Reply To: Only 4/7 memory expansion nodes join primary

Home Forums Using vSMP Foundation Only 4/7 memory expansion nodes join primary Reply To: Only 4/7 memory expansion nodes join primary

#7448

David
Participant

I haven’t tried rebooting yet. Responding to your other questions first:
Fabric is single subnet, FDR for the most part, ~500 nodes.
Primary is on one 36 port mellanox switch, other 7 nodes are all on
one leaf in a 18-leaf director switch. The ones without node numbers below.
node924-927 came up, 928,930,932 did not.
Switch 36 “S-e41d2d0300445400” # “MF0;mlnx20:SX6518/L17/U1” base port 0 lid 5 lmc 0
[1] “H-0cc47affff5f56e8″[1](cc47affff5f56e9) # “node917 HCA-1” lid 41 4xFDR
[2] “H-0cc47affff5f569c”[1](cc47affff5f569d) # “node918 HCA-1” lid 51 4xFDR
[3] “H-0cc47affff5f5304″[1](cc47affff5f5305) # “node919 HCA-1” lid 49 4xFDR
[4] “H-0cc47affff5f56ec”[1](cc47affff5f56ed) # “node920 HCA-1” lid 46 4xFDR
[5] “H-0cc47affff5f7bcc”[1](cc47affff5f7bcd) # “node921 HCA-1” lid 57 4xFDR
[6] “H-0cc47affff5f8018″[1](cc47affff5f8019) # “node922 HCA-1” lid 61 4xFDR
[7] “H-0cc47affff5f7c88″[1](cc47affff5f7c89) # “node923 HCA-1” lid 75 4xFDR
[8] “H-0cc47affff5f7ce4″[1](cc47affff5f7ce5) # “MT25408 ConnectX Mellanox Technologies” lid 73 4xFDR
[9] “H-0cc47affff5f800c”[1](cc47affff5f800d) # “MT25408 ConnectX Mellanox Technologies” lid 42 4xFDR
[10] “H-0cc47affff5f82c0″[1](cc47affff5f82c1) # “MT25408 ConnectX Mellanox Technologies” lid 59 4xFDR
[11] “H-0cc47affff5f82ac”[1](cc47affff5f82ad) # “MT25408 ConnectX Mellanox Technologies” lid 63 4xFDR
[12] “H-0cc47affff5f7a54″[1](cc47affff5f7a55) # “MT25408 ConnectX Mellanox Technologies” lid 79 4xFDR
[13] “H-0cc47affff5f7d98″[1](cc47affff5f7d99) # “node929 HCA-1” lid 56 4xFDR
[14] “H-0cc47affff5f7a5c”[1](cc47affff5f7a5d) # “MT25408 ConnectX Mellanox Technologies” lid 76 4xFDR
[15] “H-0cc47affff5f7dc0″[1](cc47affff5f7dc1) # “node931 HCA-1” lid 54 4xFDR
[16] “H-0cc47affff5f833c”[1](cc47affff5f833d) # “MT25408 ConnectX Mellanox Technologies” lid 52 4xFDR
[17] “H-0cc47affff5f7d90″[1](cc47affff5f7d91) # “node933 HCA-1” lid 44 4xFDR
[18] “H-0cc47affff5f7c40″[1](cc47affff5f7c41) # “node934 HCA-1” lid 74 4xFDR

All the nodes were running GPFS with VERBS RDMA over the same HCAs (integrated on the motherboards) before we pulled them from production to try ScaleMP.

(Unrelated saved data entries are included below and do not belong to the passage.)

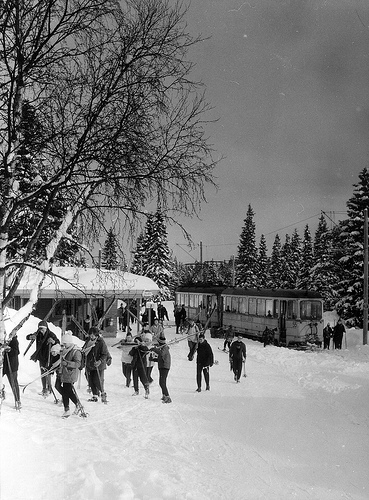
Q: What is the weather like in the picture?
A: It is clear.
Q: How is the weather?
A: It is clear.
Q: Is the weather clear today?
A: Yes, it is clear.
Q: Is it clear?
A: Yes, it is clear.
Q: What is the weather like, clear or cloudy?
A: It is clear.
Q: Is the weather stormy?
A: No, it is clear.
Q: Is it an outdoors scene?
A: Yes, it is outdoors.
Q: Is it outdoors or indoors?
A: It is outdoors.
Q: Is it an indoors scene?
A: No, it is outdoors.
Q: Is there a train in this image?
A: Yes, there is a train.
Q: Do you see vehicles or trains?
A: Yes, there is a train.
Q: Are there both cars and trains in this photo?
A: No, there is a train but no cars.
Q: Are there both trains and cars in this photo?
A: No, there is a train but no cars.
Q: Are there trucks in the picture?
A: No, there are no trucks.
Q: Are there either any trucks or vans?
A: No, there are no trucks or vans.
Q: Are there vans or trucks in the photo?
A: No, there are no trucks or vans.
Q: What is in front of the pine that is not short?
A: The train is in front of the pine tree.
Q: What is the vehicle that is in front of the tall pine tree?
A: The vehicle is a train.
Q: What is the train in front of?
A: The train is in front of the pine tree.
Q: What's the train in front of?
A: The train is in front of the pine tree.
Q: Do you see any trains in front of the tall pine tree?
A: Yes, there is a train in front of the pine tree.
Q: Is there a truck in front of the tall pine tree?
A: No, there is a train in front of the pine tree.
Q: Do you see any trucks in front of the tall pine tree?
A: No, there is a train in front of the pine tree.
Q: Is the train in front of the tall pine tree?
A: Yes, the train is in front of the pine tree.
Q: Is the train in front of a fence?
A: No, the train is in front of the pine tree.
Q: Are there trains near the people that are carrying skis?
A: Yes, there is a train near the people.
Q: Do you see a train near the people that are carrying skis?
A: Yes, there is a train near the people.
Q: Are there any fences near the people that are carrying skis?
A: No, there is a train near the people.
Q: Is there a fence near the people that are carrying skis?
A: No, there is a train near the people.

Each node has 128 Gig of memory. No other vSMP instance here, though we first attempted to boot two other nodes (IBM 3755-M3 quad core with 512G memory) as secondaries, these crashed when booting off the USB sticks. I tried to open a ticket but was told mixing AMD and Intel was not supported. The crash still occurred when the primary was powered off, so I’m skeptical of this statement.
Perhaps there is something on the primary that remembers these nodes, that I need to clean up?